[[ Information provided open ]]
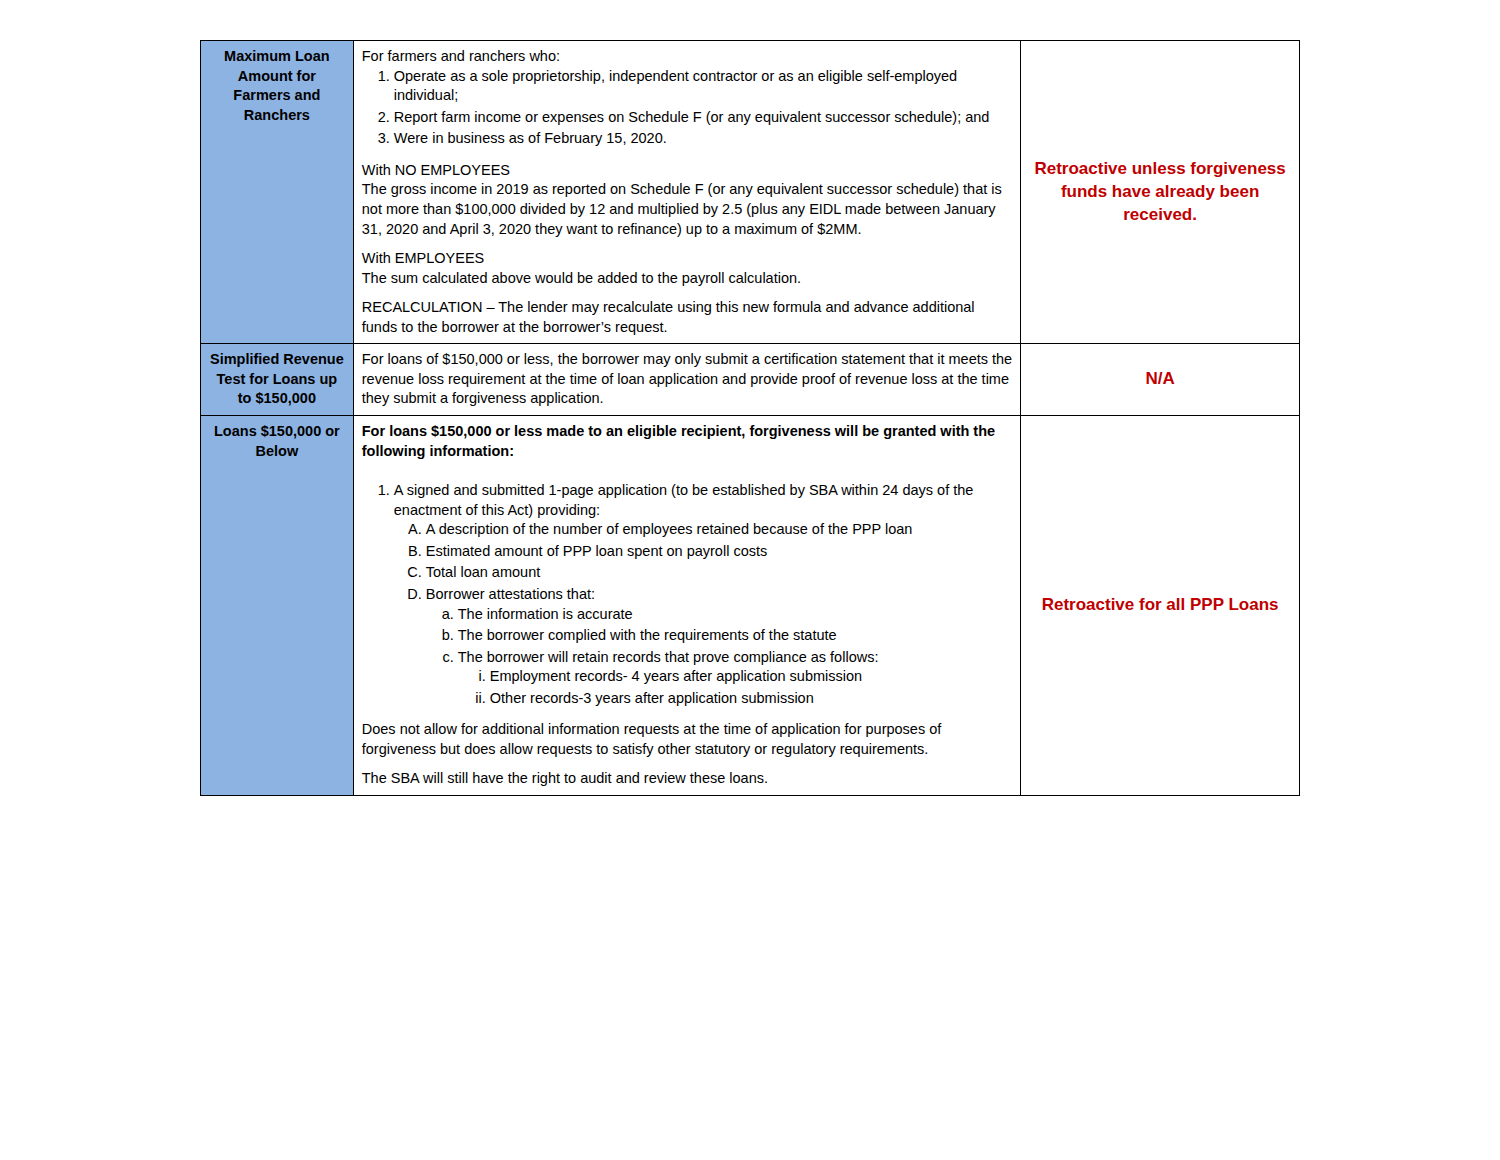| Maximum Loan Amount for Farmers and Ranchers | For farmers and ranchers who: Operate as a sole proprietorship, independent contractor or as an eligible self-employed individual; Report farm income or expenses on Schedule F (or any equivalent successor schedule); and Were in business as of February 15, 2020. With NO EMPLOYEES The gross income in 2019 as reported on Schedule F (or any equivalent successor schedule) that is not more than $100,000 divided by 12 and multiplied by 2.5 (plus any EIDL made between January 31, 2020 and April 3, 2020 they want to refinance) up to a maximum of $2MM. With EMPLOYEES The sum calculated above would be added to the payroll calculation. RECALCULATION – The lender may recalculate using this new formula and advance additional funds to the borrower at the borrower’s request. | Retroactive unless forgiveness funds have already been received. |
| Simplified Revenue Test for Loans up to $150,000 | For loans of $150,000 or less, the borrower may only submit a certification statement that it meets the revenue loss requirement at the time of loan application and provide proof of revenue loss at the time they submit a forgiveness application. | N/A |
| Loans $150,000 or Below | For loans $150,000 or less made to an eligible recipient, forgiveness will be granted with the following information: A signed and submitted 1-page application (to be established by SBA within 24 days of the enactment of this Act) providing: A description of the number of employees retained because of the PPP loan Estimated amount of PPP loan spent on payroll costs Total loan amount Borrower attestations that: The information is accurate The borrower complied with the requirements of the statute The borrower will retain records that prove compliance as follows: Employment records- 4 years after application submission Other records-3 years after application submission Does not allow for additional information requests at the time of application for purposes of forgiveness but does allow requests to satisfy other statutory or regulatory requirements. The SBA will still have the right to audit and review these loans. | Retroactive for all PPP Loans |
[[ Information provided closed ]]
• _Try it_:
Say how many lines above include "time", please, and nothing else.

• _Response to this task_:
2